● **TO-DO ITEM**
Word for word, reproduce every line of the data below.

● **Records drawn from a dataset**

- - - -

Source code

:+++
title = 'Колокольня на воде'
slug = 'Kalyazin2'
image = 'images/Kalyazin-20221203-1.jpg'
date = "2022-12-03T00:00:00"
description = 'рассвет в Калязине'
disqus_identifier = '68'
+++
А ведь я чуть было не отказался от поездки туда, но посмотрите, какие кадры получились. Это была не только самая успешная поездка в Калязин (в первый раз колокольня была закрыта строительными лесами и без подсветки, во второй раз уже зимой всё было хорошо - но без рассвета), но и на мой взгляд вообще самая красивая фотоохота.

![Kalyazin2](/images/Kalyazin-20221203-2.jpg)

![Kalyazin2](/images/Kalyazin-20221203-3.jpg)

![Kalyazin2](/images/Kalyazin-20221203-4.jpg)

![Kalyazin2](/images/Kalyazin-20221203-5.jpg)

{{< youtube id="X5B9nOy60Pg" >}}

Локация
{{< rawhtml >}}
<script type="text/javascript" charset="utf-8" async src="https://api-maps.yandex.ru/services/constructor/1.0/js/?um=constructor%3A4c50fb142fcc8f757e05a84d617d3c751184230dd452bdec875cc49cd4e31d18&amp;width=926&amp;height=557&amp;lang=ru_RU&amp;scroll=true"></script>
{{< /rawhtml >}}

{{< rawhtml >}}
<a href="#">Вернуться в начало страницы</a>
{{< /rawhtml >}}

- - - -

● **SOLUTION FOR THIS PROBLEM**
Source code

:+++
title = 'Колокольня на воде'
slug = 'Kalyazin2'
image = 'images/Kalyazin-20221203-1.jpg'
date = "2022-12-03T00:00:00"
description = 'рассвет в Калязине'
disqus_identifier = '68'
+++
А ведь я чуть было не отказался от поездки туда, но посмотрите, какие кадры получились. Это была не только самая успешная поездка в Калязин (в первый раз колокольня была закрыта строительными лесами и без подсветки, во второй раз уже зимой всё было хорошо - но без рассвета), но и на мой взгляд вообще самая красивая фотоохота.

![Kalyazin2](/images/Kalyazin-20221203-2.jpg)

![Kalyazin2](/images/Kalyazin-20221203-3.jpg)

![Kalyazin2](/images/Kalyazin-20221203-4.jpg)

![Kalyazin2](/images/Kalyazin-20221203-5.jpg)

{{< youtube id="X5B9nOy60Pg" >}}

Локация
{{< rawhtml >}}
<script type="text/javascript" charset="utf-8" async src="https://api-maps.yandex.ru/services/constructor/1.0/js/?um=constructor%3A4c50fb142fcc8f757e05a84d617d3c751184230dd452bdec875cc49cd4e31d18&amp;width=926&amp;height=557&amp;lang=ru_RU&amp;scroll=true"></script>
{{< /rawhtml >}}

{{< rawhtml >}}
<a href="#">Вернуться в начало страницы</a>
{{< /rawhtml >}}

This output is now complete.